Re: [RFC PATCH v7] sched/fair: select idle cpu from idle cpumask for task wakeup

From: Mel Gorman
Date: Mon Dec 14 2020 - 07:37:56 EST


On Mon, Dec 14, 2020 at 10:31:22AM +0100, Peter Zijlstra wrote:
> On Mon, Dec 14, 2020 at 09:11:29AM +0100, Vincent Guittot wrote:
> > On Fri, 11 Dec 2020 at 23:50, Mel Gorman <mgorman@xxxxxxxxxxxxxxxxxxx> wrote:
>
> > > I originally did something like that on purpose too but Vincent called
> > > it out so it is worth mentioning now to avoid surprises. That said, I'm
> > > at the point where anything SIS-related simply needs excessive exposure
> > > because no matter what it does, someone is unhappy with it.
> >
> > Yeah, I don't like extending the idle core search loop for something
> > that is not related to the idle core search. This adds more work out
> > of control of the sis_prop. So I'm still against hiding some idle cpu
> > search in idle core search.
>
> The idea, of course, is to do less. The current code is pretty crap in
> that it will do a whole bunch of things multiple times.
>

^^^ this

While there is some overhead when searching for an idle core to track
an idle sibling, it's better than double scanning when test_idle_cores()
returns a false positive (or it races with a parallel search that takes
the last idle core).

> Also, a possible follow up, would be something like the below (and
> remove all the sds->has_idle_cores crud), which brings core scanning
> under SIS_PROP.
>

I'm less confident about this this but admit I have no data. test_idle_core
becomes critical for hackbench once it saturates the machine as it'll
generally return a true positive.

Where test_idle_cores causes problems is when domains are over 50%
busy and returns false positives due to races and the work to find an
idle core is wasted. The flip side is that updating the has_idle_core
information is also expensive in this case as it causes lots of dirty
cache line bouncing so maybe in practice it might be ok. It definitely
should be a separate patch that is tested on top of your first prototype
with the p->cpus_ptr check when picking an idle candidate.
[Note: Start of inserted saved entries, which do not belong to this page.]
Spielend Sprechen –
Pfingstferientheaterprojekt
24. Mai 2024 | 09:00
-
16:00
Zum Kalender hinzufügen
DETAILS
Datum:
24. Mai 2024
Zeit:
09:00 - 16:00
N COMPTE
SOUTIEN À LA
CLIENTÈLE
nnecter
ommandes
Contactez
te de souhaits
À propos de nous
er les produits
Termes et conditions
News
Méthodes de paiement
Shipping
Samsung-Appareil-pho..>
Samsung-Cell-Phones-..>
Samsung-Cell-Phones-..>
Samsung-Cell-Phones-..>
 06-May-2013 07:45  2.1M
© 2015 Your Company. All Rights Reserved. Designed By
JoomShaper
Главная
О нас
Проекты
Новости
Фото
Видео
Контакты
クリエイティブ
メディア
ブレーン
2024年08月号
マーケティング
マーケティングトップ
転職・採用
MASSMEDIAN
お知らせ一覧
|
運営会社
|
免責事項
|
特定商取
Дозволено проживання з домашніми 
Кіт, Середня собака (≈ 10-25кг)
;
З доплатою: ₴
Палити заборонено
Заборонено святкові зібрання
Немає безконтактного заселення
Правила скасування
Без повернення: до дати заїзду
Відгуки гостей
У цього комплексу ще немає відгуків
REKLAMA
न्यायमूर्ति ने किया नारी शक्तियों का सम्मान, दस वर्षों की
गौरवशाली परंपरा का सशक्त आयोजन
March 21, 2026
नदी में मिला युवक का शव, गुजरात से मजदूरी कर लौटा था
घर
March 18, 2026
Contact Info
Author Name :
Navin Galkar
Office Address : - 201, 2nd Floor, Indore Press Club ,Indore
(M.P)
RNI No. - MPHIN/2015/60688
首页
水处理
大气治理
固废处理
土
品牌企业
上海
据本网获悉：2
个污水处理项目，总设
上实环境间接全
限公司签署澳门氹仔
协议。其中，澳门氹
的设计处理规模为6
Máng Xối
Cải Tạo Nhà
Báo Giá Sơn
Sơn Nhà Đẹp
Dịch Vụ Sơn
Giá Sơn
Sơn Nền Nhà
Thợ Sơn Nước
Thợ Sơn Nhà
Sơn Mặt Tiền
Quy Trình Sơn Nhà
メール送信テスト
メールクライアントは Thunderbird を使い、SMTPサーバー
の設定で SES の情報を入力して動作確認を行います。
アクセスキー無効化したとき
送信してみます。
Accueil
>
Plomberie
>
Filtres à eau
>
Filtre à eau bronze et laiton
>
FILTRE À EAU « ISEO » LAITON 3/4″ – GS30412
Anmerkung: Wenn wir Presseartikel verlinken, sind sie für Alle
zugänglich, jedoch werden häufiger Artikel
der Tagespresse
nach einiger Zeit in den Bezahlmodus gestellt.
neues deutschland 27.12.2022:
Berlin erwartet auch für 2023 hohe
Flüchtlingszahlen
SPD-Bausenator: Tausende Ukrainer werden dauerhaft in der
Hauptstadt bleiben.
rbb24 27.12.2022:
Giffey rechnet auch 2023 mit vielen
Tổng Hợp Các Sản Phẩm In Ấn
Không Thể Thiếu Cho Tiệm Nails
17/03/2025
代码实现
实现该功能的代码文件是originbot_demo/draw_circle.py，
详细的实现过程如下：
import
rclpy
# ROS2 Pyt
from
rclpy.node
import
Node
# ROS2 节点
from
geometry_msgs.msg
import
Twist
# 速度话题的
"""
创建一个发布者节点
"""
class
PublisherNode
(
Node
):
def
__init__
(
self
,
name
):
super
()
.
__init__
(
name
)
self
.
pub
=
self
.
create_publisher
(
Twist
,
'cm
The other side-effect is that with this patch that the scan cost is
*always* accounted for. While this makes intuitive sense as it was never
clear to me why it was only accounted with scan failures. When I had tested
something like this, it was a mix of wins and losses. At minimum, a patch
that always accounts for scan cost and one the removes the test_idle_core
should be separate patches for bisection purposes at the very least.
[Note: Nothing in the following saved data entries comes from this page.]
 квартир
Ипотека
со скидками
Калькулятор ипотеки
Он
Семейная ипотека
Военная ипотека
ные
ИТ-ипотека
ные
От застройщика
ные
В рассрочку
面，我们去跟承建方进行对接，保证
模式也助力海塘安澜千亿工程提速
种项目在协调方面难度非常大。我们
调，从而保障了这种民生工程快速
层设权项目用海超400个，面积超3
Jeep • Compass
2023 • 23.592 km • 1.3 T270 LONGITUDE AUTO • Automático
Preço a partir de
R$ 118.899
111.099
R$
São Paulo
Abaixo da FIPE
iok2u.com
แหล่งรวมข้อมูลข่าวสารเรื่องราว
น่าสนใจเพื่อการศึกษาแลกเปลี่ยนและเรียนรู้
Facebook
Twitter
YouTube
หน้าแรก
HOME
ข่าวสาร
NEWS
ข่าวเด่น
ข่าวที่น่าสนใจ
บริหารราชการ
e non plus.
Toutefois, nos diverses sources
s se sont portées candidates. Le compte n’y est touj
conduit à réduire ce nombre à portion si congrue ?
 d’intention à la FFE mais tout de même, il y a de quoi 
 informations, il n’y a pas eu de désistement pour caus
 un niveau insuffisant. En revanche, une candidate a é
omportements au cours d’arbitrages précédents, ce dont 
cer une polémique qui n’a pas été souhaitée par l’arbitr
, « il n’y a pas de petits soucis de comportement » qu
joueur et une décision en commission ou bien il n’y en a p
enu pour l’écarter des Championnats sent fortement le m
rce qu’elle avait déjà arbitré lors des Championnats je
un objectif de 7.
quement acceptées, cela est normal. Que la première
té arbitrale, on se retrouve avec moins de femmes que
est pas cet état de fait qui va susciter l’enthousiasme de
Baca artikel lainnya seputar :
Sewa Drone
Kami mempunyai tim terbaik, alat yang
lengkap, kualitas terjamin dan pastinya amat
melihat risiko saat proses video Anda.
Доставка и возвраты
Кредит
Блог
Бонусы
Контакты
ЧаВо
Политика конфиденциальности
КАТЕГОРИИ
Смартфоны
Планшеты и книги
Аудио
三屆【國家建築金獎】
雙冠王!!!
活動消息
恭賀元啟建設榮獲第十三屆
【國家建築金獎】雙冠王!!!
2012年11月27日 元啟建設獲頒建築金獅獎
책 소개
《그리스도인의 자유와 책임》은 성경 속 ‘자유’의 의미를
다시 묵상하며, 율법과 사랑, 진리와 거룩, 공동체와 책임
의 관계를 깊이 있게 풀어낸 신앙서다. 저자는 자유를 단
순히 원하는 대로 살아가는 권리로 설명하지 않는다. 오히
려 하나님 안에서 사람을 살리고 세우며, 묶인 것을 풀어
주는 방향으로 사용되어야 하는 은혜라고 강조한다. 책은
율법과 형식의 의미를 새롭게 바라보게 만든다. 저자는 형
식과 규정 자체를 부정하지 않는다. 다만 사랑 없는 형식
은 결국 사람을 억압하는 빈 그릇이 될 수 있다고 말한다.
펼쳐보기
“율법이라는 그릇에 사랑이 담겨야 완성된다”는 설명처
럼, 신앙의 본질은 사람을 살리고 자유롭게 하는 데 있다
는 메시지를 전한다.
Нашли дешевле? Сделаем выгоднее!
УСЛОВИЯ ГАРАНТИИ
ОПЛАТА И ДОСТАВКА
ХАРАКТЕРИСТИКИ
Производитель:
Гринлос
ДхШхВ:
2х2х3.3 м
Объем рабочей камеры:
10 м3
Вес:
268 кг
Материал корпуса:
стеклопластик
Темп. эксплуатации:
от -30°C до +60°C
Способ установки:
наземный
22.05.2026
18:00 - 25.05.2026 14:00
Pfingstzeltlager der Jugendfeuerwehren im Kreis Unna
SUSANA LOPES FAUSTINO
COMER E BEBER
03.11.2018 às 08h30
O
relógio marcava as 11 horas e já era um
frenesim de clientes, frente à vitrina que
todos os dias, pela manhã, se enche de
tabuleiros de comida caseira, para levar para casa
This is the current set of results I have for your prototype plus the
fixes I suggested on top

http://www.skynet.ie/~mel/postings/peterz-20201214/dashboard.html

It's not a universal win but appears to win more than it loses

The biggest loss is dbench on EPYC 2

http://www.skynet.ie/~mel/postings/peterz-20201214/io-dbench4-async-xfs/romulus/index.html#dbench4

It's not at clear why it was so badly affected but in general, EPYC can
be problematic as it has multiple small LLCs. The same machine for specjvm
showed large gains.

http://www.skynet.ie/~mel/postings/peterz-20201214/jvm-specjbb2005-multi/romulus/index.html#specjbb

There are a lot of results to trawl through but mostly it shows that
it's a mix of wins and losses and it's both workload and machine
dependant which is generally true for anything select_idle_sibling
related.

As the merge window is open, it's inevitable that this will need to be
evaluated against 5.11-rc1 when all the current batch of scheduler code
has been merged. Do you mind splitting your prototype into three patches
and slap some sort of changlog on them? I'll run them through the grid
with p->recent_used_cpu changes on top to use recent_use_cpu as a search
hint instead of an idle candidate so that it scans for a core. They'll
take a while to run but it's automated and some people are going to be
dropping off for holidays relatively soon anyway. I can test on arm too
but as it does not have SMT enabled, it'll be less useful.

--
Mel Gorman
SUSE Labs